Organize Your Way To A Better You With A Bullet Journal

Not better, just different!

Image of someone’s very neatly-organized bullet journal via Flickr user María Garrido

For a long time, at the beginning of every new year, I would spend an hour or more at a Staples near my old job, touching day planners and debating whether or not I should even spend money on something that I would use for three months and then shove in the back of a drawer. I have always been a planner, a worrier, a frett-er, someone who relishes the thought of a well-laid plan, checking off the steps in my head as I walk down the street or put rice in the rice cooker. I like order. I like to know what’s ahead. A day planner is the easiest way to manage that anxiety; by corralling the jumbled bits and pieces of your brain onto a page specifically meant for that information, the knots unwind.

For years, I relied on a Moleskine planner that spanned 18 months, starting in July — the time I usually decided I needed to Get My Life In Order — and ending in December of the following year. It felt renegade, in a way, because I was flouting convention. I’ll start my planner in the middle of the summer, like a true rebel, I thought to myself. I’ll show them.

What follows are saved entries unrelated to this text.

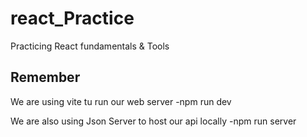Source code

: # react_Practice
Practicing React fundamentals &amp; Tools

## Remember

We are using vite tu run our web server
    -npm run dev

We are also using Json Server to host our api locally
    -npm run server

This year, like every year, I had a Moleskine planner that I used faithfully until one day, I stopped. What no one tells you about a planner is that if there are days or even weeks that go by without a single note, event or triple-underlined reminder to pay your credit card bill, you feel badly because the implication is that if there’s nothing written down, there’s nothing going on in your life at all. In a fit of pique one Saturday and inspired by this BuzzFeed post about bullet journals, I bought a notebook at the overpriced bookstore down the street, sat at my desk, and got my life together, one page at a time.

A bullet journal is a system that feels complicated to start, but is actually very easy. It’s just a to-do list, trumped up with symbols and various other systems, all meant to ease the friction of remembering what it is that you have to do and what it is you should be doing.

The actual organization bit of it is less of the draw; as I already have a running list of what’s going on in my life in my head at all times, I don’t really need another system to keep it in place. The act of maintaining this is nothing more than another self-soothing method, a neat way of cataloguing my anxieties, my desires and the shit I actually have to do, all in one place.